**What you are asked to do:** Please state the number of lines in the records below that contain the string "assay", and nothing further.

**Records for this task:**
○ ○ ○ ○ ○ ○ ○

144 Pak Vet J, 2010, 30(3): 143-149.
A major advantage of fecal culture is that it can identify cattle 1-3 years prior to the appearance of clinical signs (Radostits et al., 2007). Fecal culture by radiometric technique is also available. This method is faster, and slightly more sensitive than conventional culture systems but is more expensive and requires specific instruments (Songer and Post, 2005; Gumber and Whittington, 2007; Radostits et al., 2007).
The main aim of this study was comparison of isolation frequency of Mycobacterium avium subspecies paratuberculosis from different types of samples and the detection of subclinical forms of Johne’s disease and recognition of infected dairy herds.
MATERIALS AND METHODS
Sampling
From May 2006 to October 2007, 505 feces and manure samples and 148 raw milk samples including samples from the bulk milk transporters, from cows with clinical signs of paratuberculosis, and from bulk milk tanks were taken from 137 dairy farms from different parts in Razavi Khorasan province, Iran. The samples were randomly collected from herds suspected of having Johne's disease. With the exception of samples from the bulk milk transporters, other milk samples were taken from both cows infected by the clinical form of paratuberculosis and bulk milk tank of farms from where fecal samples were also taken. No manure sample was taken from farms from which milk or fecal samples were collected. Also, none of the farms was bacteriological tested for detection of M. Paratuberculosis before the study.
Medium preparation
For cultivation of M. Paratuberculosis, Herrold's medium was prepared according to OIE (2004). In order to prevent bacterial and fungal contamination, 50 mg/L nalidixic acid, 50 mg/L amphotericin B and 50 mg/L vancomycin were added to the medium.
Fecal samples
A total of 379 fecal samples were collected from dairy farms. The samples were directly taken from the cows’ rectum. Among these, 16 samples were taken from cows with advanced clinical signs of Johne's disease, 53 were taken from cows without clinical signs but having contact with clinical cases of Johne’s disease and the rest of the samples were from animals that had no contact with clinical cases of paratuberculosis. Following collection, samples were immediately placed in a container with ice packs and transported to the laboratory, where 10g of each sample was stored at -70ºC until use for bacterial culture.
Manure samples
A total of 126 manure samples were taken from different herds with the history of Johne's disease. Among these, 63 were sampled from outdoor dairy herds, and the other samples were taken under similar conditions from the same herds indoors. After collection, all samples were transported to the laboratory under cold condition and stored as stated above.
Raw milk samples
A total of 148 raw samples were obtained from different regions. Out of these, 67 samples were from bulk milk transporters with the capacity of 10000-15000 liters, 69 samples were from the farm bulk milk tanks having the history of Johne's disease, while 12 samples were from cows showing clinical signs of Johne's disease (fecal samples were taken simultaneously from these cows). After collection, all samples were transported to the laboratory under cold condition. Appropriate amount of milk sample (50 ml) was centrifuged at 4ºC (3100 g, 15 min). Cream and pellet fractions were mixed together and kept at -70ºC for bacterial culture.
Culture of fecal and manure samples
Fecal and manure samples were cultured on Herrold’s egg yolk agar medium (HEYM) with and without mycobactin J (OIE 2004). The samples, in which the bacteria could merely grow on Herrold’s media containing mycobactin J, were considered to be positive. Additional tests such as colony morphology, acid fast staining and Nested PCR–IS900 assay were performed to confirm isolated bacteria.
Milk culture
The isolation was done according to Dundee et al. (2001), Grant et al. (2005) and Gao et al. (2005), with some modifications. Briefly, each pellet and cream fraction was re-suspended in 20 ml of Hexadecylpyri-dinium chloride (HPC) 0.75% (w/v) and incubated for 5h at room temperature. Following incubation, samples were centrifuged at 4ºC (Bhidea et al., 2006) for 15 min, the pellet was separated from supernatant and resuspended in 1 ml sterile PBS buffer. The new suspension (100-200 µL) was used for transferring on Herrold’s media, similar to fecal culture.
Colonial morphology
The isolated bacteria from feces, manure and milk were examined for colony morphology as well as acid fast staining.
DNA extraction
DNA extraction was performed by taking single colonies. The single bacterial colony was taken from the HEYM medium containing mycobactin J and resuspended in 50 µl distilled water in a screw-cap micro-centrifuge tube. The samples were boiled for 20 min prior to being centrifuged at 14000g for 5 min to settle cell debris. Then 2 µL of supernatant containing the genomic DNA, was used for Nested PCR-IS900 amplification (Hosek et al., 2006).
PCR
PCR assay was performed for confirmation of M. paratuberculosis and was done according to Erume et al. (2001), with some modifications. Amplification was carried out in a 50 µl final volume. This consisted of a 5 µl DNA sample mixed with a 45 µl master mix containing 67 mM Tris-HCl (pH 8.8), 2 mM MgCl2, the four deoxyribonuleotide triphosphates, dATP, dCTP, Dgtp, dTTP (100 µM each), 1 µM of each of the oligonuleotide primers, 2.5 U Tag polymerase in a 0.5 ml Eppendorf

○ ○ ○ ○ ○ ○ ○

**Response for this exercise:** 2